Julia Child's My Life in France
I've actually been reading this off and on all week--the beginning is really enthralling, with Julia and Paul's early days of marriage, adventures getting to know France, and Julia starting to get into cooking. But things bog down as she spends years and years writing her first cookbook (and she is a tad bitchy about her friends/collaborators!). I guess I wish there had been a heavier hand editing this or something.

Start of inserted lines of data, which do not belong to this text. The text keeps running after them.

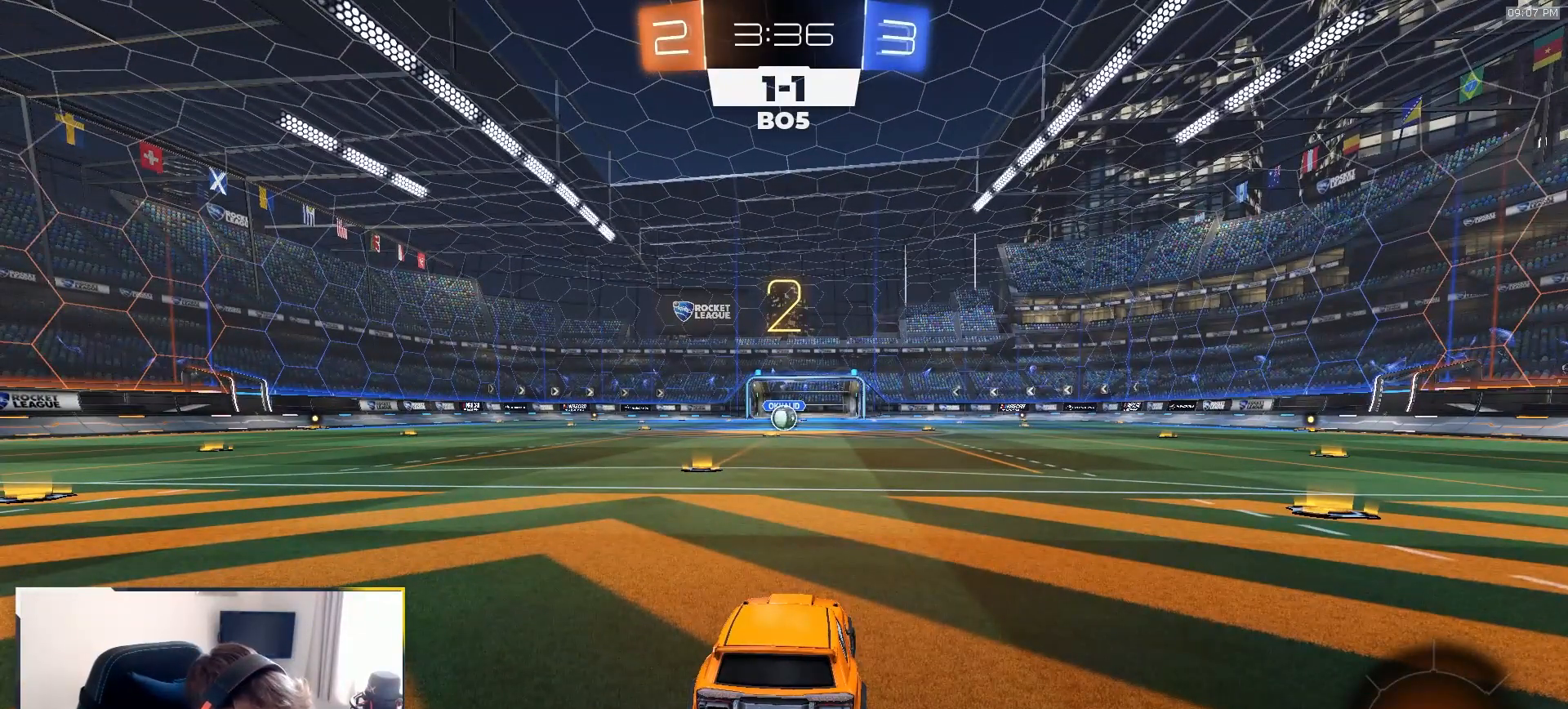
{"dt_ms": 500, "buttons": ["R1", "R2"], "left_stick": "center", "right_stick": "center", "events": [[67, "left_stick", "center"]]}
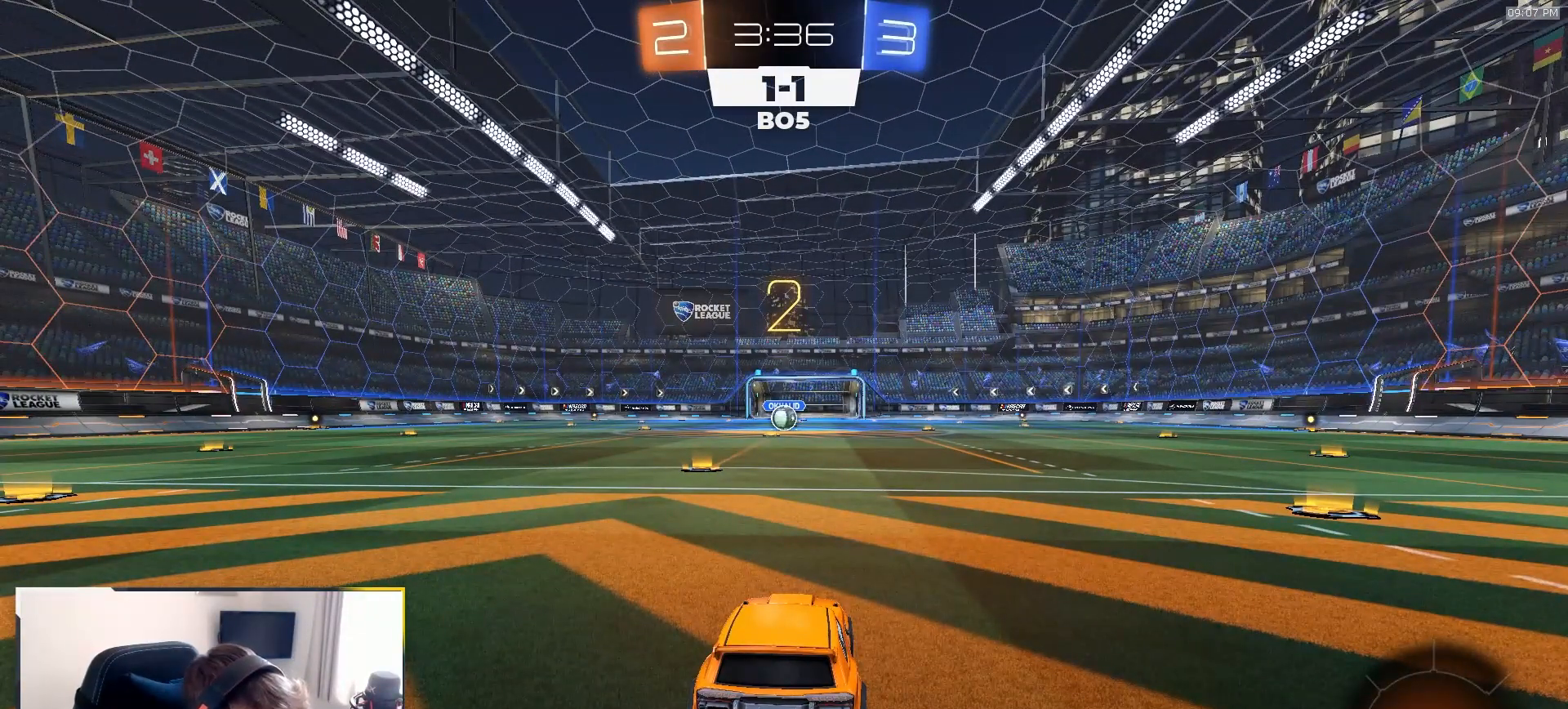
{"dt_ms": 500, "buttons": ["R1", "R2"], "left_stick": "center", "right_stick": "center", "events": []}
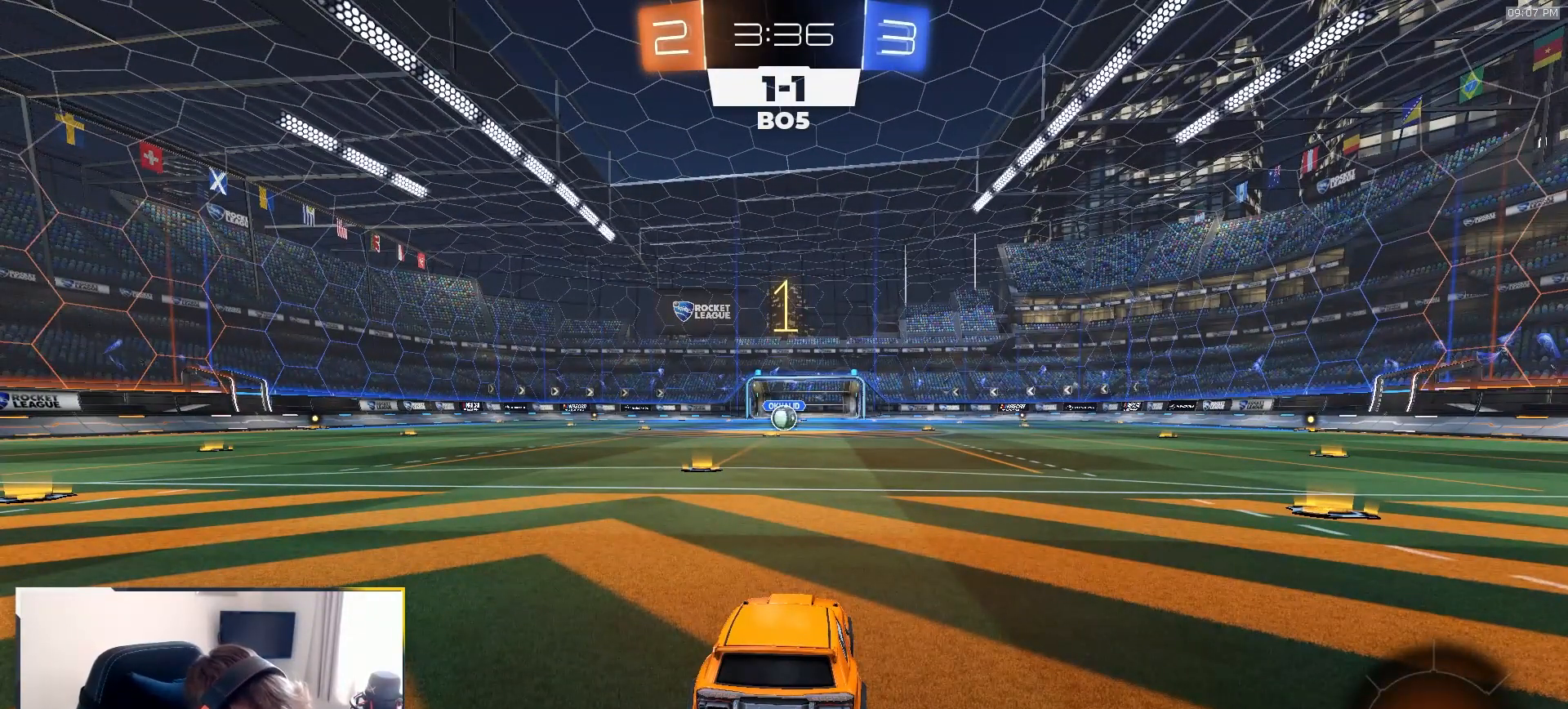
{"dt_ms": 500, "buttons": ["R1", "R2"], "left_stick": "center", "right_stick": "center", "events": []}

Tuesday, September 01, 2009

2009 book 181

Rebecca Stead's First Light
Since I enjoyed When You Reach Me so much, I sought out Stead's first novel, which focuses on a young boy and girl in very different worlds. The boy lives in New York and is plagued by weird visions; the girl lives in a world under the ice and dreams of seeing the sun. The two storylines come together in a fully satisfying way, and plus there are lots of awesome dogs. Obviously it's not quite as good as When You Reach Me (but really, what is?), but it's definitely a great read. A.

2009 book 180

Colin McAdam's Fall
Ugh, this book was so cliche-ridden. A weird loner type ends up rooming with the most popular boy at boarding school and is in crazy love with the roommate's girlfriend, and it's told in alternating chapters and the roommate's are just this awful stream-of-consciousness drivel. It's billed as a sort of mystery, as the girlfriend disappears, except that happens right near the end of the book and there's no mystery to it. Why is this getting good reviews? D.

puppies

This was on Conan tonight:




AMAZING.

2009 books 178 and 179

Scott Westerfeld's Pretties and Specials
The second two books in Westerfeld's Uglies trilogy were unfortunately lame. Unlikable, sketchily drawn characters involved in weird but stupid futuristic societal battles just don't do it for me, I guess.